(Exercise directions) Keep each entry exactly as written when you repeat it, and skip the images.
Exercise data section start
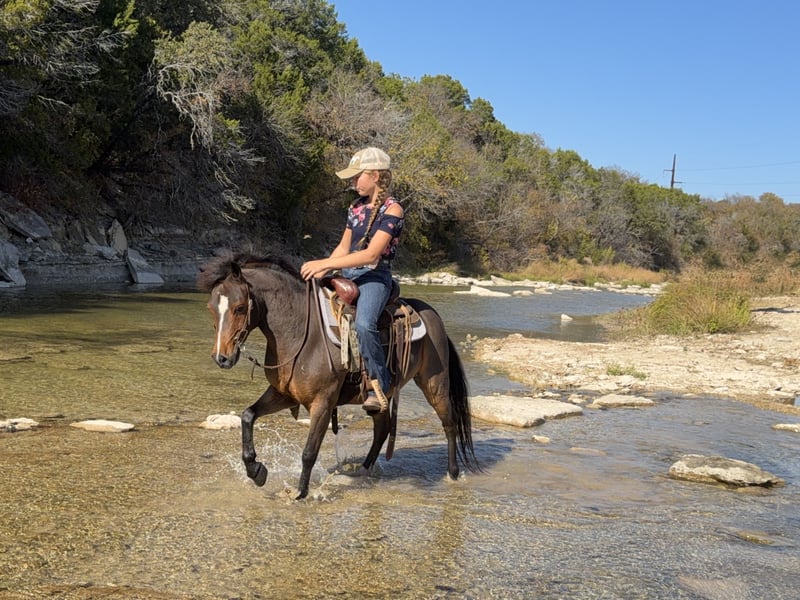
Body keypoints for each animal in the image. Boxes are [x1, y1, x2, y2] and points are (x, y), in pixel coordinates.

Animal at [197, 252, 478, 499]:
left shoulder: (323, 403)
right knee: (382, 429)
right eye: (211, 308)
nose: (221, 358)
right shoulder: (284, 395)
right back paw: (362, 471)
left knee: (449, 423)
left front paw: (299, 493)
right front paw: (256, 471)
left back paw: (453, 473)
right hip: (380, 397)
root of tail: (432, 315)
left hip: (434, 383)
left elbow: (309, 452)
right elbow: (247, 416)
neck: (300, 332)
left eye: (239, 308)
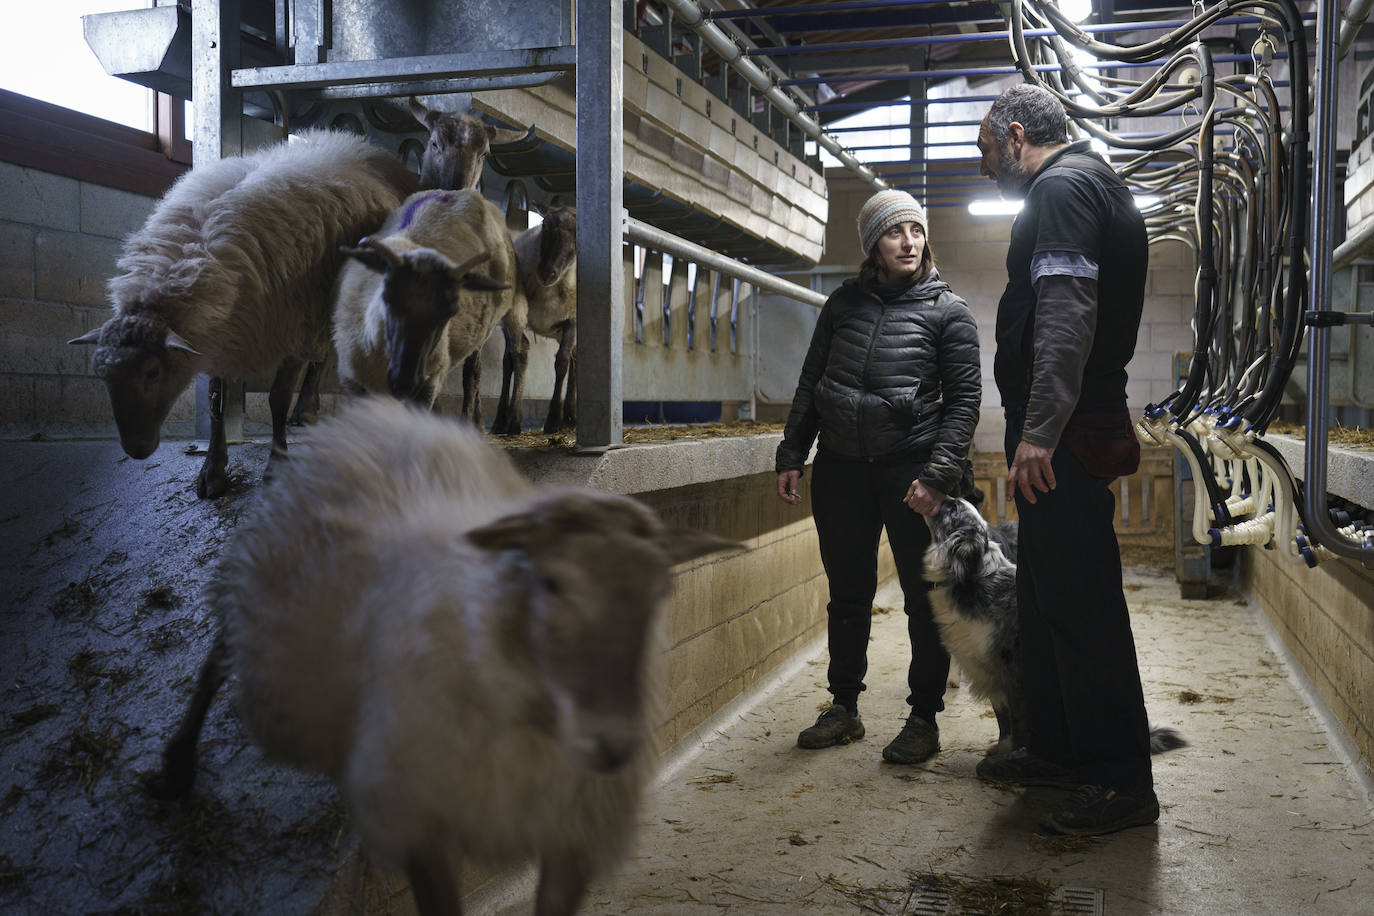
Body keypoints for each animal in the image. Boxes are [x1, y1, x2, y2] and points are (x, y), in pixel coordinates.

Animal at [69, 128, 414, 497]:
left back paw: (309, 406)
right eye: (101, 375)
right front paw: (213, 469)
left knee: (323, 358)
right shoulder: (225, 337)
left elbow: (277, 399)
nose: (137, 449)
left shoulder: (292, 328)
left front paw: (276, 463)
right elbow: (216, 402)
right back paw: (306, 409)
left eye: (152, 372)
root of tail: (360, 144)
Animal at [149, 398, 741, 916]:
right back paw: (177, 765)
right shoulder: (420, 821)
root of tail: (378, 412)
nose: (613, 746)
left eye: (662, 590)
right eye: (551, 582)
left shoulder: (572, 837)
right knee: (216, 660)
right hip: (257, 599)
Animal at [329, 186, 516, 409]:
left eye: (452, 311)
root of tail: (463, 191)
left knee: (473, 374)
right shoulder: (353, 383)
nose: (405, 382)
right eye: (387, 296)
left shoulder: (429, 382)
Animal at [491, 207, 577, 436]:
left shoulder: (572, 320)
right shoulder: (513, 316)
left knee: (574, 360)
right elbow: (515, 358)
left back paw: (570, 416)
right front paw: (509, 420)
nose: (547, 273)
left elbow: (562, 363)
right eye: (545, 224)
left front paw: (553, 420)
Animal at [923, 497, 1181, 758]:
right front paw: (1002, 748)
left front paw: (1013, 753)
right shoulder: (990, 672)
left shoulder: (1010, 672)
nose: (938, 493)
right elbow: (1003, 720)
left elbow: (1017, 721)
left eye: (953, 508)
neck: (973, 577)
Exercise data section end
(Your solution)
Body keypoints for each animal in the image. Boxes are [x1, y1, x2, y2] and points are (x, y), in pixel coordinates.

Animal at [197, 252, 478, 499]:
left shoulder: (323, 403)
right knee: (382, 429)
right eye: (211, 308)
nose: (221, 358)
right shoulder: (284, 395)
right back paw: (362, 471)
left knee: (449, 423)
left front paw: (299, 493)
right front paw: (256, 471)
left back paw: (453, 473)
right hip: (380, 397)
root of tail: (432, 315)
left hip: (434, 383)
left elbow: (309, 452)
right elbow: (247, 416)
neck: (300, 332)
left eye: (239, 308)
Body keypoints for each animal in the image. Boxes are [x1, y1, x2, y2] and points are (x, y), in pixel coordinates.

Animal at [69, 128, 414, 497]:
left back paw: (309, 406)
right eye: (101, 375)
right front paw: (213, 469)
left knee: (323, 358)
right shoulder: (225, 337)
left elbow: (277, 399)
nose: (137, 449)
left shoulder: (292, 328)
left front paw: (276, 463)
right elbow: (216, 402)
right back paw: (306, 409)
left eye: (152, 372)
root of tail: (360, 144)
Animal at [149, 398, 741, 916]:
right back paw: (177, 765)
right shoulder: (420, 821)
root of tail: (378, 412)
nose: (613, 746)
left eye: (662, 590)
right eye: (551, 582)
left shoulder: (572, 837)
right knee: (216, 660)
right hip: (257, 599)
Animal at [329, 186, 516, 409]:
left eye: (452, 311)
root of tail: (463, 191)
left knee: (473, 374)
right shoulder: (353, 383)
nose: (405, 382)
right eye: (387, 296)
left shoulder: (429, 382)
Animal at [491, 207, 577, 436]:
left shoulder: (572, 320)
right shoulder: (513, 316)
left knee: (574, 360)
right elbow: (515, 358)
left back paw: (570, 416)
right front paw: (509, 420)
nose: (547, 273)
left elbow: (562, 363)
right eye: (545, 224)
left front paw: (553, 420)
Animal at [923, 497, 1181, 758]:
right front paw: (1002, 748)
left front paw: (1013, 753)
right shoulder: (990, 672)
left shoulder: (1010, 672)
nose: (938, 493)
right elbow: (1003, 720)
left elbow: (1017, 721)
left eye: (953, 508)
neck: (973, 577)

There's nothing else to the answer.